Ein Polizeiwagen brachte mich nach Köln, wo immer noch Wonnes Wagen vor dem Hotel stand. Unterwegs telefonierte ich mit dem Krankenhaus. Nichts Neues. Der Arzt konnte mir nicht sagen, ob sie durchkommen würde. Er erklärte mir irgendetwas über hohen Blutverlust, aber ich hörte nicht richtig zu. In meinen Ohren rauschte es.

»Kann ich zu ihr?«

Die Stimme des Arztes war dunkel und rau. »Das ist sinnlos, Herr Rott. Ich verspreche Ihnen, wir benachrichtigen Sie, wenn sich irgendetwas verändert.«

Den Schlüssel von Wonnes Wagen hatte ich. Nun stand ich vor der roten Stupsnase, und irgendetwas in mir wollte zerreißen.
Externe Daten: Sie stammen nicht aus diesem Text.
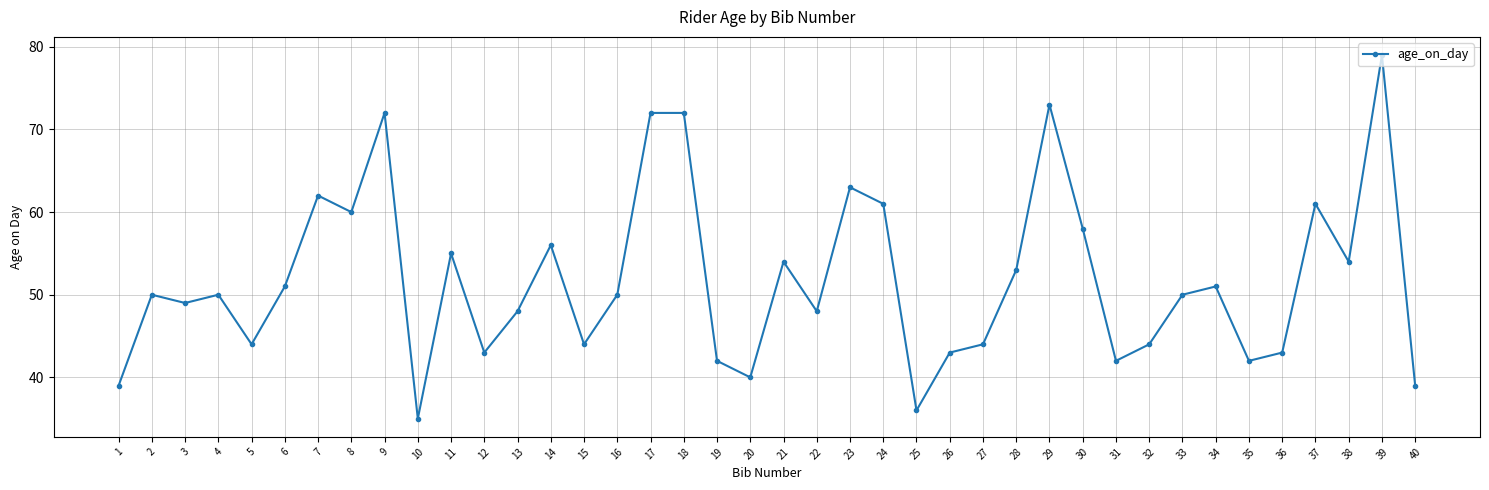

What is the value of the 32nd point from the left?

44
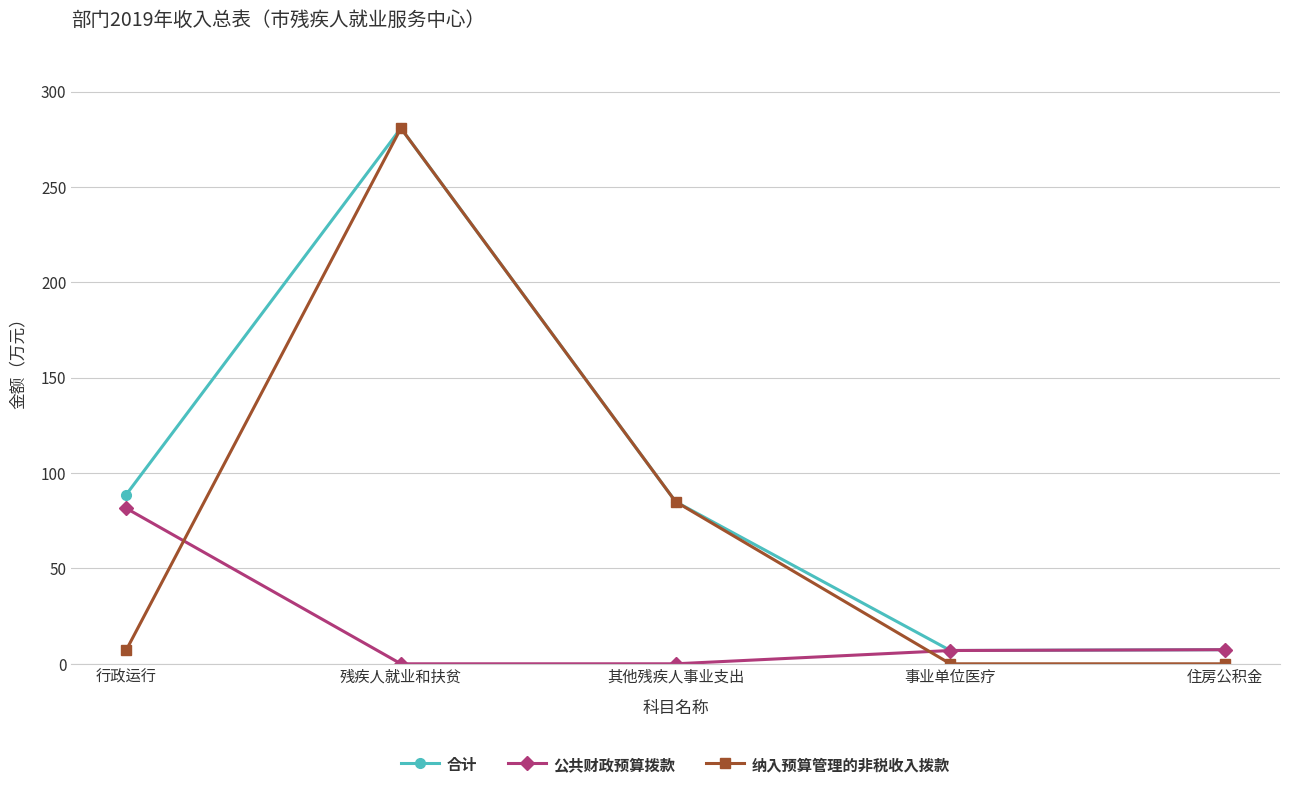

How many times do 公共财政预算拨款 and 纳入预算管理的非税收入拨款 cross each other?

2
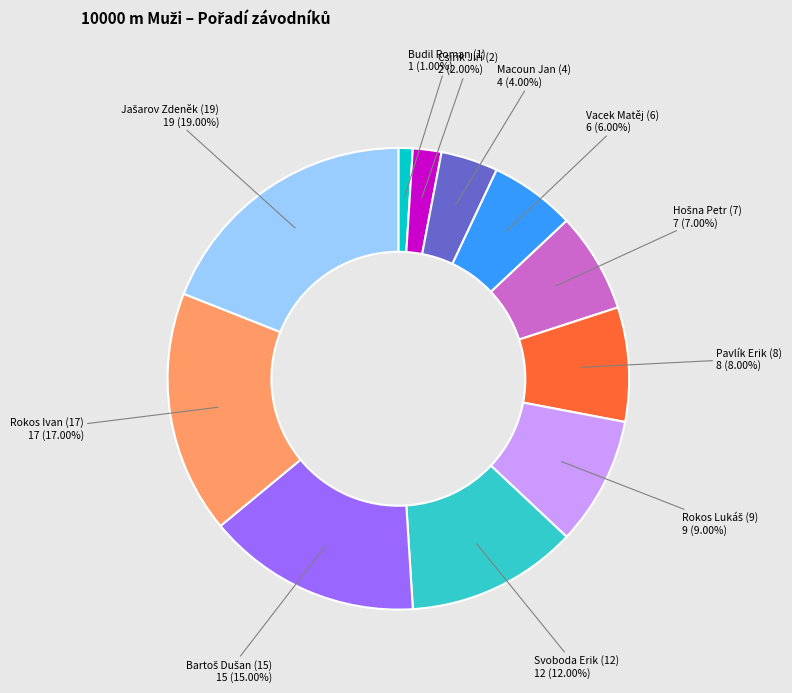

Is there a majority slice in this chart?

No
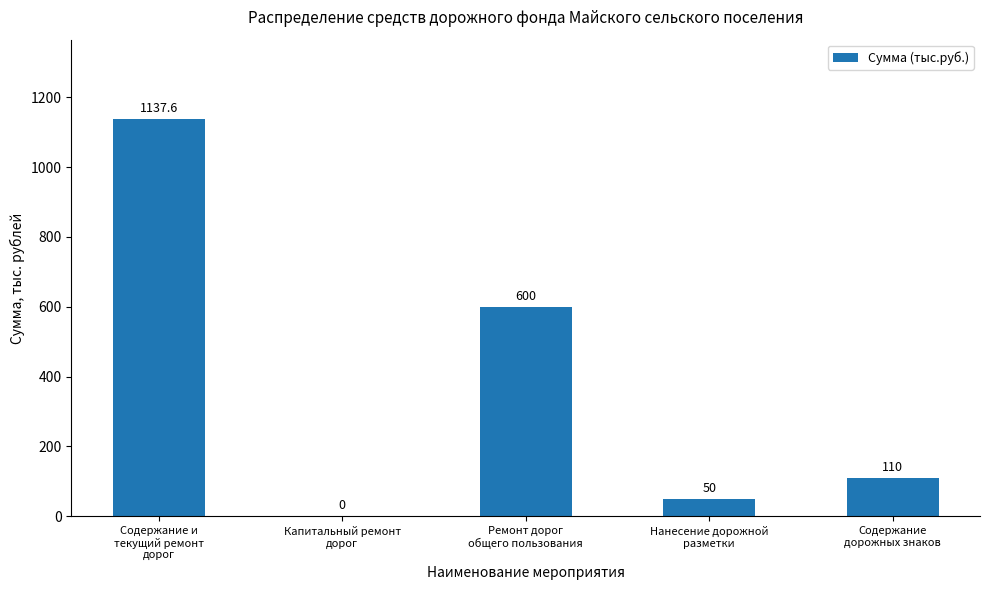

What is the greatest value displayed?

1137.6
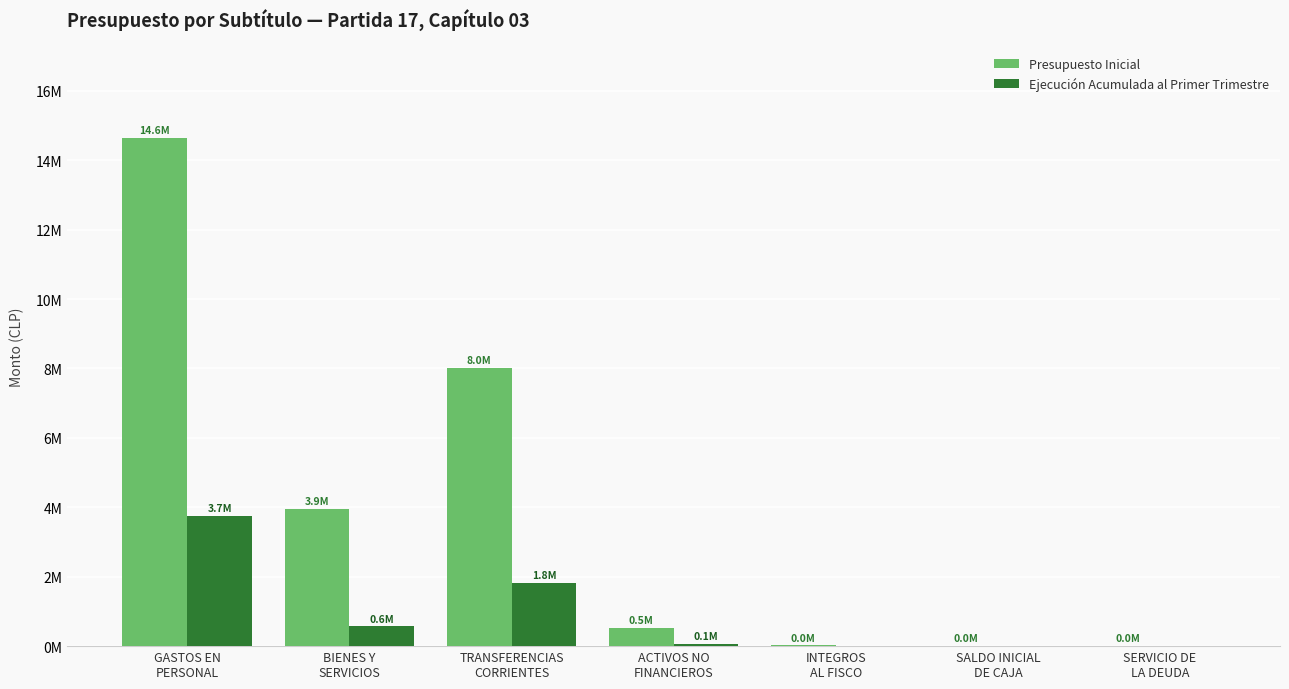

The Ejecución Acumulada al Primer Trimestre series shows 0 at SALDO INICIAL
DE CAJA. True or false?

True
Ich zwang mich, einzusteigen. Als ich bei Mannis Haus ankam, war es bereits dunkel.

Eine Gestalt löste sich von der Mauer, als ich auf die Tür zuging. Jutta.

»Hallo, Remi.«

»Hallo. Hast du die ganze Zeit hier gewartet?«

»Ich wollte dich nicht anrufen. Ich weiß, was passiert ist. Es tut mir wahnsinnig leid.«

Das ist schon das zweite Mal in den letzten Tagen, wollte ich sagen, aber ich durfte nicht kleinlich sein. Ich war froh, dass ich nicht so viel erklären musste. Jutta hatte ihre Kanäle, ihre Informanten. Niemals hatte ich mich mehr darüber gefreut als jetzt.

Sie umarmte mich. Wir gingen hinein.

»Wie geht es Wonne?«, fragte sie.

»Als ich losgefahren bin, wusste man noch nicht viel. Sie hat eine Menge Blut verloren …«

Wir schwiegen. Jutta fragte mich, ob sie etwas kochen solle, ich lehnte ab. Ich war wie versteinert. Es gelang mir gerade noch, mich aufs Bett zu legen und die Decke anzustarren. Als es dunkel wurde, starrte ich immer noch - nur eben ins düstere Nichts.

Die Nacht verging. Ich hatte das Gefühl, keine Sekunde geschlafen zu haben, als ich die Augen aufschlug und der graue Morgen im Zimmer stand.

Dann wurde mir plötzlich bewusst, dass es das Telefon gewesen war, das mich geweckt hatte. Ich versuchte aufzustehen, kämpfte gegen den ziehenden Schmerz an. Als ich endlich auf den Beinen war, kam Jutta herein.

»Das Krankenhaus war dran«, sagte sie. »Sie sagen, du kannst zu ihr. Und sie ist über den Berg.«

So schnell wie an diesem Morgen hatte ich mich noch nie angezogen. Wir fuhren los.

In die gleißende Morgensonne hinein.